Does the description disclose side effects, auth requirements, rate limits, or destructive behavior?

No annotations provided, so description carries full burden. It is highly transparent: explains the survival model, expected total cost calculations, assumptions, and includes a disclaimer about the indicative nature. Even mentions payment method.

Agents need to know what a tool does to the world before calling it. Descriptions should go beyond structured annotations to explain consequences.

Conciseness4/5

Is the description appropriately sized, front-loaded, and free of redundancy?

The description is long but well-structured: purpose first, then details, then disclaimer. It is packed with information but could be slightly more concise. Front-loads key purpose.

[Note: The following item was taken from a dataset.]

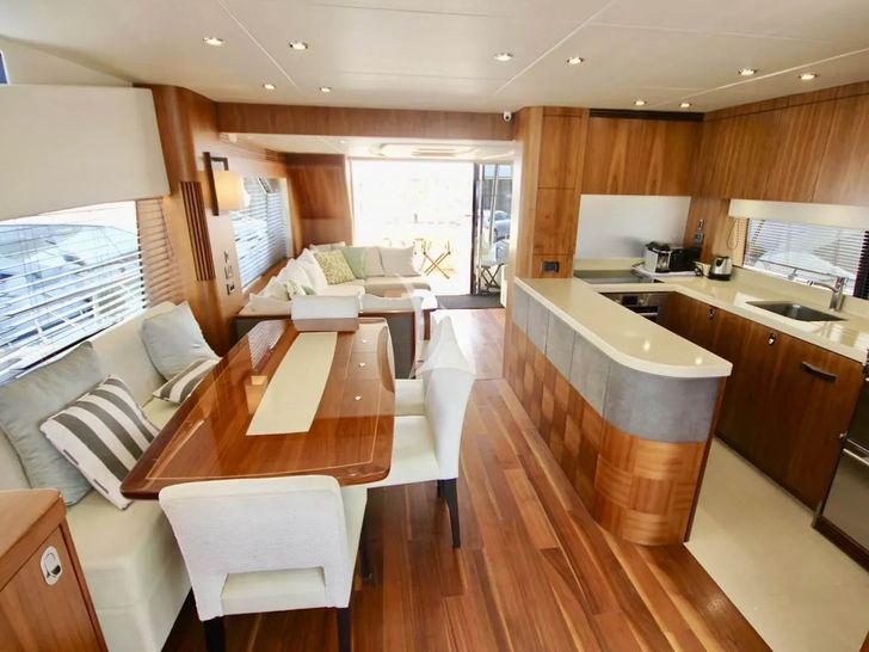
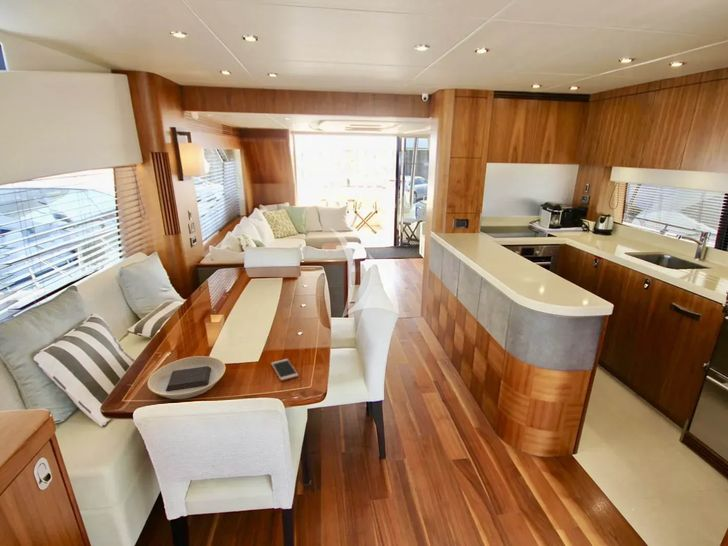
+ smartphone [270,358,299,382]
+ plate [147,355,226,400]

Shorter descriptions cost fewer tokens and are easier for agents to parse. Every sentence should earn its place.

Completeness5/5

Given the tool's complexity, does the description cover enough for an agent to succeed on first attempt?

Given 11 parameters, no output schema, and no annotations, the description is very complete. It explains the model, economics, inputs, outputs, and limitations. No obvious gaps.

Complex tools with many parameters or behaviors need more documentation. Simple tools need less. This dimension scales expectations accordingly.

Parameters4/5

Does the description clarify parameter syntax, constraints, interactions, or defaults beyond what the schema provides?

Schema coverage is 100% with descriptions for all 11 parameters. The description adds value by explaining how parameters like cargo_value and product are used in economic analysis, beyond basic schema definitions.

Input schemas describe structure but not intent. Descriptions should explain non-obvious parameter relationships and valid value ranges.

Purpose5/5

Does the description clearly state what the tool does and how it differs from similar tools?

The description clearly states it provides cold-chain/pharma compliance for temperature-controlled shipments, returning specific outputs like temperature requirement, excursion risk, recommended mode and packaging. It is distinct from sibling tools which cover other logistics functions.

Agents choose between tools based on descriptions. A clear purpose with a specific verb and resource helps agents select the right tool.

Usage Guidelines4/5

Does the description explain when to use this tool, when not to, or what alternatives exist?

The description explicitly says when to use: for temperature-controlled shipments beyond a reefer setpoint, and gives examples of products and sensitivity. It does not explicitly state when not to use, but the context implies it is specialized for cold chain.

Agents often have multiple tools that could apply. Explicit usage guidance like "use X instead of Y when Z" prevents misuse.